TRENTON – The Senate approved legislation today sponsored by Senators Joseph Vitale and Barbara Buono that would set out specific guidelines for health insurance providers to follow in authorizing the delivery and payment of health care services by doctors and hospitals.
“For doctors, these new standards will provide the certainty they need to effectively provide care,” said Senator Buono, D-Middlesex. “Currently, if a patient can’t wait the days or weeks it may take their insurance provider to make a decision on treatment, the doctor or hospital caring for the patient is forced to provide the care. They hope the treatment will be eventually authorized, but it is most definitely a gamble, as it is the health care provider stuck footing the bill if authorization is not provided.”
The bill, S-2824, would require that “utilization management” occur according to certain standards when it comes to authorizing certain health care services. Current law requires that insurers respond to authorization requests in an ambiguous “timely” manner. The bill would require that all outpatient service requests be answered within 15 days and all requests for all patients in the emergency room or admitted to a hospital be made within 24 hours. If a request is not made within the given time period, it will be deemed approved automatically.
“For many of our doctors and hospitals, the biggest hurdel to overcome in providing the best possible care has nothing to do with medicine, but rather is the unwieldy bureacracies of the insurance companies,” said Senator Vitale, D-Middlesex and Chair of the Senate Health, Human Services and Senior Citizens Committe. “Getting approval by the health insurance companies to get approval for treatment can be longer than the treatment itself. Add on top of that the hassles of getting reimbursed and the current system is a nightmare for our medical community.”

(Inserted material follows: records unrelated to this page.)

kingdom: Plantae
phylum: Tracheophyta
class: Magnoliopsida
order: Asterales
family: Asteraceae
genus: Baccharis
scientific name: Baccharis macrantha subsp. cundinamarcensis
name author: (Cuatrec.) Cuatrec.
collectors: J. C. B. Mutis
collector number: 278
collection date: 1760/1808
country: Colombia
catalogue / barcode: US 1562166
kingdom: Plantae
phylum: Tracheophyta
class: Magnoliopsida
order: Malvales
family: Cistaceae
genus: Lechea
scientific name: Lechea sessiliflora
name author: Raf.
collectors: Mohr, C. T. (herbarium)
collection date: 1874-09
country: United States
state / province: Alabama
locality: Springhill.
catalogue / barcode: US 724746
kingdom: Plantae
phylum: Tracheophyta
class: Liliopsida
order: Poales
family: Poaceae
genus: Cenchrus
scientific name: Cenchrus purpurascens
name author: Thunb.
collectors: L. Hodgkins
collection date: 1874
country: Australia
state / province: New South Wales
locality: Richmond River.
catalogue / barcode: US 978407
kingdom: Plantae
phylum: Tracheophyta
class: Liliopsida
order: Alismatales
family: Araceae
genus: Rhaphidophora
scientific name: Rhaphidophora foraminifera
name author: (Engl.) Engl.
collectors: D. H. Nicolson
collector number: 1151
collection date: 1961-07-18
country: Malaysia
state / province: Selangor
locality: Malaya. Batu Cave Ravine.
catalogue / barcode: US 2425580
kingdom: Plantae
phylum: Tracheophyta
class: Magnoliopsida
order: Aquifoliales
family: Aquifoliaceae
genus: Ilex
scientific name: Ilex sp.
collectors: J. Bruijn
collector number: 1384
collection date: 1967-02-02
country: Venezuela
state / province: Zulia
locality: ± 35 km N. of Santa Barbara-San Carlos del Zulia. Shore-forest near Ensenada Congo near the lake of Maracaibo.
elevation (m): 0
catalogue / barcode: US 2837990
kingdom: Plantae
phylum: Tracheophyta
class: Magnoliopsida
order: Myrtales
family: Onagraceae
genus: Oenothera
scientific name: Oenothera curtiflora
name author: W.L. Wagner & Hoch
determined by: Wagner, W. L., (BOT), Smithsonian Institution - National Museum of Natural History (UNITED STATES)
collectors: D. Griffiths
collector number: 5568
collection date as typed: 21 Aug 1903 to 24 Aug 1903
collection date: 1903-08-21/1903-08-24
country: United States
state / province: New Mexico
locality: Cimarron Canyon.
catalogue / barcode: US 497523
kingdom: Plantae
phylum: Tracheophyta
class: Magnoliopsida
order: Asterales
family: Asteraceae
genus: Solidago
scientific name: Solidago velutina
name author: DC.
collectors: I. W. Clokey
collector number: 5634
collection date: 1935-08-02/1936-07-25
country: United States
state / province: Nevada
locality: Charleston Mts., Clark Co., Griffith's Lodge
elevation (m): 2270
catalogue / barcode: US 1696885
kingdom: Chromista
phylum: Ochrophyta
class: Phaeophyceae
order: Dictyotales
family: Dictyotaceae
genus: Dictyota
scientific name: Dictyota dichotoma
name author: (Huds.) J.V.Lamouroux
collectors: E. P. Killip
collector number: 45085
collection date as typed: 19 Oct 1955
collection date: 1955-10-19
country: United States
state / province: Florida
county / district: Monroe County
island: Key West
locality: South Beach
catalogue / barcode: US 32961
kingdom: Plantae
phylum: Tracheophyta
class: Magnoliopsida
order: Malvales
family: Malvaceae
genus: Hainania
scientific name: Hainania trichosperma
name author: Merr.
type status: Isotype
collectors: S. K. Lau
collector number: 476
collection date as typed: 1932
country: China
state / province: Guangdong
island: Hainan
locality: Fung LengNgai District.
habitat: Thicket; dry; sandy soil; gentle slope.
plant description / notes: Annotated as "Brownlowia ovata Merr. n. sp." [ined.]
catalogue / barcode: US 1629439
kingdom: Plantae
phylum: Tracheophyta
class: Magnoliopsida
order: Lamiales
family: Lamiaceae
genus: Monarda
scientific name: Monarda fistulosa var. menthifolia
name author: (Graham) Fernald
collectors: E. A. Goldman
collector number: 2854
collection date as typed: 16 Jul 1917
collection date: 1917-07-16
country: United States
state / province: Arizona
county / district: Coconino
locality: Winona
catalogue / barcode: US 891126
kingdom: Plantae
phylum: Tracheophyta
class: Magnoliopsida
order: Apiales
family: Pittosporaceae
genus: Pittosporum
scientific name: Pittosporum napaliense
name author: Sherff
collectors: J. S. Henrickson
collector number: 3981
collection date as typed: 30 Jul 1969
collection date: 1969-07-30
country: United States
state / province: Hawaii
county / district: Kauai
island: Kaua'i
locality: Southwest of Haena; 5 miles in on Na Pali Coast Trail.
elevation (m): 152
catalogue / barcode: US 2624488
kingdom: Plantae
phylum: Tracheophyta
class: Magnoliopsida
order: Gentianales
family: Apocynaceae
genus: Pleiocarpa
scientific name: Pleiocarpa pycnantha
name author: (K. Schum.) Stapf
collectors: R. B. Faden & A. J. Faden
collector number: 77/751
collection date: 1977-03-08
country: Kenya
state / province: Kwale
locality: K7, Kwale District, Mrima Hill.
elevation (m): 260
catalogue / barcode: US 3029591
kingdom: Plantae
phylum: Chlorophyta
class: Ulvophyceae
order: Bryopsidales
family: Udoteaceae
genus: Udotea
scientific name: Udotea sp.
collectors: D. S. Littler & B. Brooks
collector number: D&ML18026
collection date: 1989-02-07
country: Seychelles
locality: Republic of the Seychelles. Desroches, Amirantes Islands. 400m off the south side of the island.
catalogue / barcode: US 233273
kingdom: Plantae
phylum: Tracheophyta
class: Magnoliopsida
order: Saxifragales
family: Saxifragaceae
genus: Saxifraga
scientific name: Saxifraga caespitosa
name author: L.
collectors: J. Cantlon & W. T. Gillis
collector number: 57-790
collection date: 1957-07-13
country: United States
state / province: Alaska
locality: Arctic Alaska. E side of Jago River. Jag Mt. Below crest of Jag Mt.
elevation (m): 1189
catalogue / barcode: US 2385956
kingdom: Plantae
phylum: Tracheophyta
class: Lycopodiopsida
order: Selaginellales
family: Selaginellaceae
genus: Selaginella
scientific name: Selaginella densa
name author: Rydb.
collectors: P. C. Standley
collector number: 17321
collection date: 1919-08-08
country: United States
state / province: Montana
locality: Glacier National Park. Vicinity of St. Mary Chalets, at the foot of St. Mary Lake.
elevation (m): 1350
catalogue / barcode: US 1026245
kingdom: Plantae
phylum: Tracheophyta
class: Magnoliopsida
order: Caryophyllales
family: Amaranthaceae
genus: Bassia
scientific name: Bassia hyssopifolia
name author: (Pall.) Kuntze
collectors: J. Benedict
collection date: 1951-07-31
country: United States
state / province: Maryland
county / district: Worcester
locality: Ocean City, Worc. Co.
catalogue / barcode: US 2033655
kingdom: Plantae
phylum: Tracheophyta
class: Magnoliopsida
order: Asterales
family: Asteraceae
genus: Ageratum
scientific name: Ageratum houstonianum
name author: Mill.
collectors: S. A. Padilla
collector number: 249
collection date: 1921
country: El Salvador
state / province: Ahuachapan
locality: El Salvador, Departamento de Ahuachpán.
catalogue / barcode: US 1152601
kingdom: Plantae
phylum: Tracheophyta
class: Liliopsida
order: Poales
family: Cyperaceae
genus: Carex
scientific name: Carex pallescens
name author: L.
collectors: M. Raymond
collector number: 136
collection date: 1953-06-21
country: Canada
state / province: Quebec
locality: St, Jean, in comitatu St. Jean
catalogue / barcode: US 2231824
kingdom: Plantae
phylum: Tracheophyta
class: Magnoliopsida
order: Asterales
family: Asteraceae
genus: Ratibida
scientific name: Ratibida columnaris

The bill would also clarify the rules governing the reimbursement of claims made by health care providers. Current law requires that all electronically submitted claims be paid within 30 days and all paper claims paid within 40 days unless they “require special treatment.” The bill removes the “special treatment” loophole from the law. Additionally, the bill places a one year cap on the time insurers can audit a provider to see if they overpaid previous claims – a practice often used by insurance companies to reduce the amount owed to a provider.
“Often times it’s not a matter of hundreds of dollars that are being unnecessarily delay, but rather tens of thousdans of dollars that are being withheld. This delay places an undue financial burden on our health care system. The fact is, when an insurer has already approved the treatment, it is unnecessary for them to need more than a month to pay a claim,” added Senator Buono.
“New Jerseyans deserve the best health care system possible, and that requires the best doctors in the world to come to our state to practice medicine. By easing the bureaucracy of the insurance companies, we are creating a more welcoming environment for health care professionals that allows them to focus more on caring for their patients and less on pushing paper,” said Senator Vitale.
The bill passed by a vote of 36-0. It now goes to the Assembly for their consideration.